The upcoming seventh season of “Game of Thrones” will be a breath of fresh air, according to its producers. For starters, the biggest difference will be the episode count.
There will be less episodes than usual
With other shows like “The Walking Dead,” as the show gets more popular, the number of episodes per season goes up (and it usually leads to a lot of filler), but “Game of Thrones” will be going the other way.
While its previous six seasons have consisted of ten episodes each, the seventh season of “Game of Thrones” will only be seven episodes long.
The reason, as given by its creators, is to avoid the aforementioned filler. They don’t want to cheat their loyal viewers. They also wanted to have more time to craft the episodes into the biggest and most epic episodes they can. Fair enough.
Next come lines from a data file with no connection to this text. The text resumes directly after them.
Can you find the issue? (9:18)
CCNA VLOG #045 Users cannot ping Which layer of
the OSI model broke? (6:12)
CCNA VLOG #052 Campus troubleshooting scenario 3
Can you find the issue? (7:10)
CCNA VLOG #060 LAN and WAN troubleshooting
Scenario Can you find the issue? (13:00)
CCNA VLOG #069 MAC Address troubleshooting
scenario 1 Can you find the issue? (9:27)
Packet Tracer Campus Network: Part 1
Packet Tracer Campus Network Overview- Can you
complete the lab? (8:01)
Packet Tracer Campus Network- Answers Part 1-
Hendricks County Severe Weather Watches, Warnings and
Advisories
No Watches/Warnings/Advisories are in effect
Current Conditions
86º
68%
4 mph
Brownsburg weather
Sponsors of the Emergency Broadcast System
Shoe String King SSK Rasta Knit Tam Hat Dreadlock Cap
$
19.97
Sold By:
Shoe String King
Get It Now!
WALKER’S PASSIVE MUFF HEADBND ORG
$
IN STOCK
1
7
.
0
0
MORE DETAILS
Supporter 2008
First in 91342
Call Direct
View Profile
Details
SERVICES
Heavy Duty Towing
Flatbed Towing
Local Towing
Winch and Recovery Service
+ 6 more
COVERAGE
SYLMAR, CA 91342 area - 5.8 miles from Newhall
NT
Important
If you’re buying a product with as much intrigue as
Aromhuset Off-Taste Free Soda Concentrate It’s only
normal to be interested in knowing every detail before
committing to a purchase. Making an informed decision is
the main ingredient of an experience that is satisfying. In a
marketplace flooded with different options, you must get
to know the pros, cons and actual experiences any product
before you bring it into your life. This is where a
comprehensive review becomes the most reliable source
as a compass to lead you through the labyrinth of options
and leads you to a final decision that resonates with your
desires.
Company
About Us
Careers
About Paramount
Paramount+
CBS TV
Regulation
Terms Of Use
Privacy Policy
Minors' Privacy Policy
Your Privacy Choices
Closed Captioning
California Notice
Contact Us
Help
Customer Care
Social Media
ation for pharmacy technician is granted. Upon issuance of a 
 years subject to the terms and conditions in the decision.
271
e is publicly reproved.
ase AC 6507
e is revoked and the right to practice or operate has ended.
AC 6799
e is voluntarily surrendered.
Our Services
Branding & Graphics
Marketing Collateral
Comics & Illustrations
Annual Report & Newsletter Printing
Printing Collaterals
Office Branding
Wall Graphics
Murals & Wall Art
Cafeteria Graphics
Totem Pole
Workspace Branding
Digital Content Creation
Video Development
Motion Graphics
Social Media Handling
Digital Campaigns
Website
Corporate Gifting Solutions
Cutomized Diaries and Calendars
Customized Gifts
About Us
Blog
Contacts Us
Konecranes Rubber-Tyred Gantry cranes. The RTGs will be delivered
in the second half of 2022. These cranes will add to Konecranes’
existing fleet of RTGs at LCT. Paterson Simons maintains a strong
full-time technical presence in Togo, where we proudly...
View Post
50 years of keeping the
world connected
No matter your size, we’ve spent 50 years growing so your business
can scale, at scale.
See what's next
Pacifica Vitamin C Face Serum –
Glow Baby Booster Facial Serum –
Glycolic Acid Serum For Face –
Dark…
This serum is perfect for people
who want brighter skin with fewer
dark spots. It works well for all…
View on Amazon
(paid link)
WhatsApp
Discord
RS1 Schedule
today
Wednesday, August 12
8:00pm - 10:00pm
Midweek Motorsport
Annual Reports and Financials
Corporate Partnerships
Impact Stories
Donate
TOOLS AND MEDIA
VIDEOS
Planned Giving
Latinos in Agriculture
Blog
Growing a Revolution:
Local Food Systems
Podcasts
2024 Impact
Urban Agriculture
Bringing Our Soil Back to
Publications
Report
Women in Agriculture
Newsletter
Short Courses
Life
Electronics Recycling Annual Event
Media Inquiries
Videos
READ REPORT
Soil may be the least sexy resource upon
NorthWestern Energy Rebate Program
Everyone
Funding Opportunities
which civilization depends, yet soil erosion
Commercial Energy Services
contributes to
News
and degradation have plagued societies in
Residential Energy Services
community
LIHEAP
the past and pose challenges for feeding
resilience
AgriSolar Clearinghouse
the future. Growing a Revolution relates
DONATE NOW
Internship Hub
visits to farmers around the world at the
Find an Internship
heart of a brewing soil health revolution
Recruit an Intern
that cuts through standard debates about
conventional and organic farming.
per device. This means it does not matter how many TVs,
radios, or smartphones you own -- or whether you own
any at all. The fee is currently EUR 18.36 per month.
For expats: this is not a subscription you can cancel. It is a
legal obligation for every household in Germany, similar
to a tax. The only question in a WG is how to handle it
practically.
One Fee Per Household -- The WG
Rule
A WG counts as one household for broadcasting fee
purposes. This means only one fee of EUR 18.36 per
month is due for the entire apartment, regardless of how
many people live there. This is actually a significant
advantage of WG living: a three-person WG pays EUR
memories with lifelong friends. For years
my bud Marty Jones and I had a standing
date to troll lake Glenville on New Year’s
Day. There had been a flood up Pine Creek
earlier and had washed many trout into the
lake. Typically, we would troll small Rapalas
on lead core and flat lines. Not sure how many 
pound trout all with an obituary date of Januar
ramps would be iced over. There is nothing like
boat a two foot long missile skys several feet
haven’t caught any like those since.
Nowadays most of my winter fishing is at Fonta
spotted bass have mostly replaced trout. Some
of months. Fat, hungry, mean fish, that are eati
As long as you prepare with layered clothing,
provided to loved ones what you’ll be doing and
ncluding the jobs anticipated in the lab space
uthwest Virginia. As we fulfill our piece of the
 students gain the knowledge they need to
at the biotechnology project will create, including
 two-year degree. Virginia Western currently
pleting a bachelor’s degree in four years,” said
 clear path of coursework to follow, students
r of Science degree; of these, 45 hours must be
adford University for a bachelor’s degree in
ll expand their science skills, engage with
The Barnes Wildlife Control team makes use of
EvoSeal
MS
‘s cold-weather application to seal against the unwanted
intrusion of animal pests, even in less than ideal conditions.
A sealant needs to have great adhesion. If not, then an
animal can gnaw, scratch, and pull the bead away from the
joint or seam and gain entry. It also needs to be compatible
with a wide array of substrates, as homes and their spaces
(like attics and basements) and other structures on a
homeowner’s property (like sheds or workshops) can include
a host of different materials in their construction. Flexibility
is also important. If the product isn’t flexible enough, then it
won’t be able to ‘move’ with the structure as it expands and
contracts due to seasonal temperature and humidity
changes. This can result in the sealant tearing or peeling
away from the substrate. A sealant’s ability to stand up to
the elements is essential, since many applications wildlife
‘It’s just getting more and more extraordinary’
The guy who plays Jorah Mormont on “Game of Thrones,” whose name in real life is Iain Glen, said in a Radio Times interview that he believes “the scale and size of the set pieces, the world that is being created, it’s just getting more and more extraordinary.”
These larger scale epic episodes that the extra time is being dedicated to creating means that, while shorter than normal, “Game of Thrones” Season 7 will have more episodes like “Battle of the Bastards” and “Hardhome” and less like “The Red Woman.”
Shooting will be done by February
According to a report by Entertainment Weekly, shooting for the seventh season of “Game of Thrones” began back in September of last year (later in the year than usual, since winter has come now in the story and so they can’t get away with filming in the summer like they normally do, which is why this season has been pushed back and won’t be airing in April as usual) and will be wrapped in February.
This five-month production period allows almost three weeks’ shooting for each episode, which is plenty more than in previous years. This means that this year we’ll be seeing a lot of “Game of Thrones” episode on the frighteningly grand scale on which its very best instalments can be found.
‘The drama is moving towards its endgame’
As Glen told the Radio Times, “This season you feel that the drama is moving towards its endgame, more characters are overlapping so we are seeing a lot more of each other, than perhaps in the past, in the same scenes and we are going to the same places.” The way he explains it, the multifaceted nature of the “Game of Thrones” story will be coming together this year, which we’ve waited for since the beginning.
The eighth season will be its last
Season 7 of “Game of Thrones” will be the penultimate one, as its eighth season in 2018 will be its last, bringing the story to a close. While the official episode count of Season 8 has yet to be confirmed by HBO, it is also rumoured to be shorter than the usual ten as well.
How many exactly is unclear, since showrunners Benioff and Weiss have suggested six, but their promise of fifteen episodes left from this point suggests eight, and there has also been word that the “Game of Thrones” series finale will be a feature film released in cinemas, so it’s still up in the air.
“Game of Thrones” Season 7 will air this summer.